▶ **O que produzir**: Reproduza sem nenhuma alteração as linhas do material que vão da linha que contém "Житомир четвертий" até a linha que contém "も、実際に購入手続きの画面で利用可能な方法を確認す", incluindo ambas.
<<<<
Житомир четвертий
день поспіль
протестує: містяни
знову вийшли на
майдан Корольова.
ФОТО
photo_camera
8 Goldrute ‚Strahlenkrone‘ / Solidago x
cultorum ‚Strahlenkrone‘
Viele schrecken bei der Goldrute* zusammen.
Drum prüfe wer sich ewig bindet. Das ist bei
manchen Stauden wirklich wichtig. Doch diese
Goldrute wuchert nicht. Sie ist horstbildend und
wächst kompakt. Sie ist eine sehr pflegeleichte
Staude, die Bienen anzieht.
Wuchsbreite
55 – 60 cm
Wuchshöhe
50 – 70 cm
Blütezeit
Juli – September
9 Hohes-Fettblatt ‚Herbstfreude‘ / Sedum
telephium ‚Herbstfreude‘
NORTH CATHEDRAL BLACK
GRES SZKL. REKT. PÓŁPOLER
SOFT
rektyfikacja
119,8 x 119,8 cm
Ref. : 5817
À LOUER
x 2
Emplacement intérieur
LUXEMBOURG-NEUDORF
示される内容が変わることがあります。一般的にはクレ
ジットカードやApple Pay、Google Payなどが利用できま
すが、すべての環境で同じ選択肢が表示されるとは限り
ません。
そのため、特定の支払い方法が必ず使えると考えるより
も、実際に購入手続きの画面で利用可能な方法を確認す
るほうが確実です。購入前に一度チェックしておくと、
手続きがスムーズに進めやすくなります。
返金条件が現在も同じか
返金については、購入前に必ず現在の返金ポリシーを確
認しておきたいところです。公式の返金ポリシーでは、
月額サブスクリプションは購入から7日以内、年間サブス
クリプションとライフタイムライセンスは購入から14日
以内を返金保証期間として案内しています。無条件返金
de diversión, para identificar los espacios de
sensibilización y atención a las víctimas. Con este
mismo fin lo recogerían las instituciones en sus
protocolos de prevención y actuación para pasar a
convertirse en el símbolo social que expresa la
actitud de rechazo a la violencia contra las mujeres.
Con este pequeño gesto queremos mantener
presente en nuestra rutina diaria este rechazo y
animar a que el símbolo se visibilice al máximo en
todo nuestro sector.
>>>>
<<<<
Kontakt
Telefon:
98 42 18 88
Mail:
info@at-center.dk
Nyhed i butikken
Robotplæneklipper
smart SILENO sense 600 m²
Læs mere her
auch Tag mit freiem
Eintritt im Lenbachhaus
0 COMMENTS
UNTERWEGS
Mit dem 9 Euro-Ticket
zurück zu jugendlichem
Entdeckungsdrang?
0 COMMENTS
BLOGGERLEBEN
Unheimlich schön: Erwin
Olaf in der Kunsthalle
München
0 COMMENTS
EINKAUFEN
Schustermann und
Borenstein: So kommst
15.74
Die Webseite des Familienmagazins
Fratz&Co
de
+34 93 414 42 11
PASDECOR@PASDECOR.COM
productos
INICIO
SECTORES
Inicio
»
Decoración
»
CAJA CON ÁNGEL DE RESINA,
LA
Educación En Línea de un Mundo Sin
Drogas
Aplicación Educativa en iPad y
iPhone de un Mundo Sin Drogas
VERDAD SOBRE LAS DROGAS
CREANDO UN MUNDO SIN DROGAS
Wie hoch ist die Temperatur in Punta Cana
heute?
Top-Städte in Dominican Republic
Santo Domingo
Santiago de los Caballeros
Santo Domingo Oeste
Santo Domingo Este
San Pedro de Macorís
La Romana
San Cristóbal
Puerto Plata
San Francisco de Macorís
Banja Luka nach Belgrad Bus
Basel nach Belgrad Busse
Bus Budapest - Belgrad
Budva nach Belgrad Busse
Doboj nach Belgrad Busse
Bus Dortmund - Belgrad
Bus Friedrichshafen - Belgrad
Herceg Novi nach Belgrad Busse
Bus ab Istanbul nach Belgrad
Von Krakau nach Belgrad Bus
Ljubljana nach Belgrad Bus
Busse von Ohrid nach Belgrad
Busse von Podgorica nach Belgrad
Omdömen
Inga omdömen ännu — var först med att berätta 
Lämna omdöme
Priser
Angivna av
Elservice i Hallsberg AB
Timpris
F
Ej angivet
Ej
>>>>
▶ **Resposta do exercício**:
Житомир четвертий
день поспіль
протестує: містяни
знову вийшли на
майдан Корольова.
ФОТО
photo_camera
8 Goldrute ‚Strahlenkrone‘ / Solidago x
cultorum ‚Strahlenkrone‘
Viele schrecken bei der Goldrute* zusammen.
Drum prüfe wer sich ewig bindet. Das ist bei
manchen Stauden wirklich wichtig. Doch diese
Goldrute wuchert nicht. Sie ist horstbildend und
wächst kompakt. Sie ist eine sehr pflegeleichte
Staude, die Bienen anzieht.
Wuchsbreite
55 – 60 cm
Wuchshöhe
50 – 70 cm
Blütezeit
Juli – September
9 Hohes-Fettblatt ‚Herbstfreude‘ / Sedum
telephium ‚Herbstfreude‘
NORTH CATHEDRAL BLACK
GRES SZKL. REKT. PÓŁPOLER
SOFT
rektyfikacja
119,8 x 119,8 cm
Ref. : 5817
À LOUER
x 2
Emplacement intérieur
LUXEMBOURG-NEUDORF
示される内容が変わることがあります。一般的にはクレ
ジットカードやApple Pay、Google Payなどが利用できま
すが、すべての環境で同じ選択肢が表示されるとは限り
ません。
そのため、特定の支払い方法が必ず使えると考えるより
も、実際に購入手続きの画面で利用可能な方法を確認す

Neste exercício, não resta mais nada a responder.